** EXERCISE **
Please copy out the text of the entries below, replacing "Ruotsi" with "Suomi" and leaving everything else unchanged. Leave the pictures out of your answer.

** RECORDS TO PROCESS **
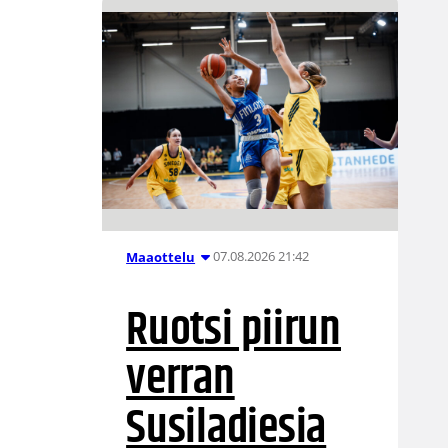
07.08.2026 21:42
Maaottelu
Ruotsi piirun
verran
Susiladiesia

** EXERCISE SOLUTION **
07.08.2026 21:42
Maaottelu
Suomi piirun
verran
Susiladiesia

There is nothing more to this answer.